I loosened the shower plate holder, I think it made a tiny bit of difference but not a huge amount - this is a new feature of my machine that I shall grow to love over time...

btw the standard screen's hole is ever so slightly larger than the IMS.

I did try to put both shower plates on at the same time but I think it gets too thick for the screw to reach the dispersion plate.


----------



## risky (May 11, 2015)

Turns out there is a specific device called a 'ninja washer' (because it looks like a throwing star) which is designed to go between the screen and the dispersion plate. This both spaces the plate away from the screen and stops the screen bending when the screw is tightened.
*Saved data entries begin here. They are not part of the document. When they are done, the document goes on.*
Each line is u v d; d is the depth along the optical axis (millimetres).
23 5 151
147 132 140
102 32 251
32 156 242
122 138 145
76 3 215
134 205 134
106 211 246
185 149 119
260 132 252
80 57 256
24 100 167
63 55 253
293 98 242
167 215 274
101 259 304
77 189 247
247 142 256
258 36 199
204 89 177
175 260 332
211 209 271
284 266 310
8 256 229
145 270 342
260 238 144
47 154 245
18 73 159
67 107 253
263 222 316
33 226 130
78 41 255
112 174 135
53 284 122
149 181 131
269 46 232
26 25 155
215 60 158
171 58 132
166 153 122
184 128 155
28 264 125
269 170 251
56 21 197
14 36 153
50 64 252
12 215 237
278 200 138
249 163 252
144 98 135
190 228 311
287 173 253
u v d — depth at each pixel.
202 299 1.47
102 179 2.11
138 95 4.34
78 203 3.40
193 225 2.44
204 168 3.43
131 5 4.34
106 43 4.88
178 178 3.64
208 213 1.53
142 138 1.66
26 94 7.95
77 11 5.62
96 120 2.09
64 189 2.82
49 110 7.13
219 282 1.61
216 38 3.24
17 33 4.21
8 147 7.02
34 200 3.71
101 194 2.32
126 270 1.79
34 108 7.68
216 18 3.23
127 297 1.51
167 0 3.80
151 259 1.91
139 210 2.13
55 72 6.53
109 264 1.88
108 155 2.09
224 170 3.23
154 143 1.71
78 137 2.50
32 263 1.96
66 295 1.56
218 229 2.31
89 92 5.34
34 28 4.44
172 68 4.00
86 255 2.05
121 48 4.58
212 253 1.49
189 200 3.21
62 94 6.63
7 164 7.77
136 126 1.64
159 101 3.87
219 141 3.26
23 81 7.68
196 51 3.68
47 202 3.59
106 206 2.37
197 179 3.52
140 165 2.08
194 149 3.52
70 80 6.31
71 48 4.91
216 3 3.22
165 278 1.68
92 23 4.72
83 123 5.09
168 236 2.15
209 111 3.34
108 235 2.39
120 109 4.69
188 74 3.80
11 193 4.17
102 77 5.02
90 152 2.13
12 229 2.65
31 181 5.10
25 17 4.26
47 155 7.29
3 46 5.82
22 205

No idea if it's an IMS part or aftermarket.


----------



## Khashy (Mar 10, 2015)

My searches for 'Ninja Washer Coffee' on google come up with everything but a shower plate device. Happen to have a link @risky?


----------



## MarkII (May 12, 2015)

I am having the same thing happened to me as well and i hope it wasn't a problem.


----------



## risky (May 11, 2015)

http://dolo.com.au/products/ims-competition-shower-screen

Doesn't seem available on its own though.


----------



## MarkII (May 12, 2015)

...or maybe ring washer can do?


----------



## risky (May 11, 2015)

Apparently it doesn't make any difference:


__
http://instagr.am/p/BCAuOwByuMN/


----------



## analogmonster (Feb 24, 2016)

Hi, I'm new to this. I've done OPV+steam wand mod, VST and bottomless portafilter. Adding PID soon and and IMS screen soon and just wondering what difference a brass displacement plate makes


----------



## timmyjj21 (May 10, 2015)

In theory the brass dispersion plate has better heat retention and thermal mass, making the inter- shot temperature more stable. Personally I like it simply because it is easier to clean.


----------



## analogmonster (Feb 24, 2016)

Even if the rest turns out to be subjective I'm 100% sold on the cleanliness point. The standard dispersion plate was disgusting when I took it out and Puly Caff'd it. Looking at other brass dispersion plate threads they said Puly Caff causes an electrolytic reaction between the dispersion plate and screws. Mine was in a glass container by itself and it still reacted.

So I'm buying a brass dispersion plate, IMS 200u shower screen and cafelat group gasket tonight. Thanks for your input


----------